Merck & Co.’s presence in cancer has long rotated around its crown jewel checkpoint inhibitor Keytruda. But with the blockbuster approaching a series of patent cliffs, Merck is writing its next chapter in cancer R&D.
“In our prior era, everything was about Keytruda,” Dr. Alex Snyder, the company’s senior vice president and head of translational medicine and discovery oncology. “And in some ways you could argue that Merck wrote the book about PD-1s.”
Now it’s time for Merck to diversify into different technologies, and a look at the company’s recent deals reveals which new roads the pharma giant plans to walk.
For example, Merck deepened its footprint in the blood cancer market in 2024, spending $700 million to snap up a bispecific candidate from Curon Biopharmaceutical. That same year, the company also invested in T cell engagers and picked up Harpoon Therapeutics, a specialist in the space, in a deal valued at $680 million.
While Merck has broadened its reach into other types of therapies, its pipeline is unified under a single idea.
“We have a ‘one pipeline’ approach, by which I mean that we consider both external and internal candidates to all be a part of the same pipeline,” Snyder said. “From my experience in pharma, that’s unique.”
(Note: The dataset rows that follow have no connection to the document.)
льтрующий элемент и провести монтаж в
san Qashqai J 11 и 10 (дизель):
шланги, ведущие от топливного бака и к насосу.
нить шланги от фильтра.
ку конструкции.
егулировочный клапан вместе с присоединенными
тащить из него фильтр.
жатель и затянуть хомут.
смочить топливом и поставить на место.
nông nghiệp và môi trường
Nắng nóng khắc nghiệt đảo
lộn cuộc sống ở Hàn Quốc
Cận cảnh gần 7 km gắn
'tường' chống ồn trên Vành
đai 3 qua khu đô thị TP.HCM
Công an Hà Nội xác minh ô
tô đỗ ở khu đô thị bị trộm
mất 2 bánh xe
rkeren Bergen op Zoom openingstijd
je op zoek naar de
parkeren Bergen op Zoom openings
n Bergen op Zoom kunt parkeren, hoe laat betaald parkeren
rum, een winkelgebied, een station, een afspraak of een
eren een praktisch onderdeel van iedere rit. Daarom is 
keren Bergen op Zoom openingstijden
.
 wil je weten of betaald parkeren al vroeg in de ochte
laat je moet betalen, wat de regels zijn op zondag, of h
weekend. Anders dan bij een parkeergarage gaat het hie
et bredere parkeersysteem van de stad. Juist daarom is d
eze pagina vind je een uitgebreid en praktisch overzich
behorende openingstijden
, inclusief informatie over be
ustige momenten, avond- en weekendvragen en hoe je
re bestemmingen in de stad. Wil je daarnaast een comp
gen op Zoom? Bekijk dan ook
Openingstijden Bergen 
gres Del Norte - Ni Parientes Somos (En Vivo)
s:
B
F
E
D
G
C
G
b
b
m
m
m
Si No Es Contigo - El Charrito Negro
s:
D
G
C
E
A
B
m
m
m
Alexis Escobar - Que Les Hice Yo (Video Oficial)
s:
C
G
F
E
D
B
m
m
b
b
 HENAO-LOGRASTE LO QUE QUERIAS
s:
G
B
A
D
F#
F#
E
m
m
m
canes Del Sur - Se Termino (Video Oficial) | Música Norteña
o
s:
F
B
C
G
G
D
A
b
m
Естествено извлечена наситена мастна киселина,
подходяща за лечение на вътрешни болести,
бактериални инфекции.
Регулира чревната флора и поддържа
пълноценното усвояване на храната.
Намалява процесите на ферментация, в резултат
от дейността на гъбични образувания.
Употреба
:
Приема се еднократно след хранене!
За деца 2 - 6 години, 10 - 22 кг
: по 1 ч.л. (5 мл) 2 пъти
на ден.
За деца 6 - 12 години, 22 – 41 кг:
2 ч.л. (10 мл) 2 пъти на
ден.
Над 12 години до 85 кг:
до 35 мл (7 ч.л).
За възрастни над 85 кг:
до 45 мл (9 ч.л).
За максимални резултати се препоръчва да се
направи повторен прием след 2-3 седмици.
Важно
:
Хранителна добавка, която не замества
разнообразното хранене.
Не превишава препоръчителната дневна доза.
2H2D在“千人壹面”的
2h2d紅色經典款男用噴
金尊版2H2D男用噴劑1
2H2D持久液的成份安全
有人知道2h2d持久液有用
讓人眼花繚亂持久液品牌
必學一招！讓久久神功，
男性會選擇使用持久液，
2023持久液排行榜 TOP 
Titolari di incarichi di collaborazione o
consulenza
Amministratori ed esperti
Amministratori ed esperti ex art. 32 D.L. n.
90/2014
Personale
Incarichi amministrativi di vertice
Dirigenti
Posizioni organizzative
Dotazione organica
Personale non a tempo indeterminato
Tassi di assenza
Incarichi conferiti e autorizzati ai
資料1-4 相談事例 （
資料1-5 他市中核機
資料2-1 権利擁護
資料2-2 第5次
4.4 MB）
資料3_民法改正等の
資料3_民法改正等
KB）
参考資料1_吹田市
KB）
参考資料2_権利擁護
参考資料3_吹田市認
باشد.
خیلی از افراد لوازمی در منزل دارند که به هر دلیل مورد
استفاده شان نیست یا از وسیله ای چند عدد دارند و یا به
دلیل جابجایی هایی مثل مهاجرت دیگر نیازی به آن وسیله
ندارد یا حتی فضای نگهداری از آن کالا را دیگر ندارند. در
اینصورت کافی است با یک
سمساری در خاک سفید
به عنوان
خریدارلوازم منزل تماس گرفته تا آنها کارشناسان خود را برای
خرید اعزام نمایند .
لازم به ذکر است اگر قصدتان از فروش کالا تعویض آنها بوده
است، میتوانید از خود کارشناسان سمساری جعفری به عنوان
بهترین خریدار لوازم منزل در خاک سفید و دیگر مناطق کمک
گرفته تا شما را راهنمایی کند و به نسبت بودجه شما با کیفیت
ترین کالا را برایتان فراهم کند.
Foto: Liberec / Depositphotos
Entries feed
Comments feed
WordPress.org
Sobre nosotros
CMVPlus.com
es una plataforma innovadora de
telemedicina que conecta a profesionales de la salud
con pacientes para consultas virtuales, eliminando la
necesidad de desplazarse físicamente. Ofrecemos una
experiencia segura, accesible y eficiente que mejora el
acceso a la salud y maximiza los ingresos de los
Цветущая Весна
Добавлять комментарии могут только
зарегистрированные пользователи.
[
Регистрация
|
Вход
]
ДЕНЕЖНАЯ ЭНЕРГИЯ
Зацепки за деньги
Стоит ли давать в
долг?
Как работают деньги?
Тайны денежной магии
When hunting for new candidates, Merck has set its sights on a precision oncology strategy for targeted patient populations and candidates it can pair with its existing portfolio. Keytruda, meanwhile, is also part of a vast network of clinical trials pairing the immune-targeting therapy with other technologies.
Whether the trial involves Merck’s own candidates or other companies’ drugs, this combination approach is aimed at both improving efficacy and moving into earlier lines of care.
Merck’s recent bladder cancer win for Keytruda paired with Pfizer and Astellas’ antibody-drug conjugate Padcev — which demonstrated a 50% reduction in the risk of death — is a notable case in point, Snyder said.
“What happened with Keytruda and Padcev was incredible in late-stage care,” Snyder said. “But moving it into earlier stages of care could take it from incredible to saving people who would have died.”
With those high-level strategies in mind, Merck has zeroed in on three therapeutic approaches that could help define its upcoming era in oncology.
Immune modulating
While Keytruda remains Merck’s stalwart immunotherapy, the company is developing other candidates that target the immune system, which include a T cell engager dubbed gocatamig. The candidate from Harpoon is being tested in mid-stage trials for lung cancer.
Merck also struck a deal in 2024 to co-develop and commercialize gocatamig with Daiichi Sankyo, which will study it in combination with one of its own ADCs in multiple cancer types.
Tissue targeting
ADCs are front and center in Merck’s pipeline of tissue-targeting therapies. One of the company’s lead ADCs, sacituzumab tirumotecan (sac-TMT), is in 16 late-stage trials for multiple cancers, Snyder said. The company predicts sac-TMT will be a key growth driver by 2027 with blockbuster potential.
Merck licensed sac-TMT from China’s Sichuan Kelun-Biotech Biopharmaceutical and the treatment has racked up multiple clinical wins, including positive late-stage readouts in breast and lung cancer. But Snyder is anticipating the therapy’s upcoming readouts in women’s cancer the most.
“As a person who was trained to take care of women with cancer, it’s so thrilling to see this kind of drug move forward in that space,” she said.
Tumor intrinsic
Merck’s attempted $30 billion buyout of Revolution Medicines, which specializes in RAS-targeting cancer treatments, generated significant buzz this year. Although the deal never went through, Merck already has its foot in the tumor intrinsic door with a therapy that targets KRAS — a mutation in the RAS bucket that’s also one of the most frequently mutated oncogenes in cancer, according to Merck.
The company launched a phase 3 trial for its KRAS G12C inhibitor calderasib in non-small cell lung cancer earlier this year after prior trials revealed anti-tumor activity. Calderasib is also being tested in colorectal cancer and in combination with other drugs including Keytruda.
Getting the candidate across the finish line would mark another milestone for the rapidly evolving field of RAS treatments, which notched its first approval in 2021 for a drug targeting KRAS, a mutation once deemed undruggable.
“If you would have asked me 15 to 20 years ago if we would have an approved drug to treat KRAS tumors, I would have said, ‘No way,’” Snyder said. “But now we have approved drugs, and we’re looking at next-generation therapies and combinations.”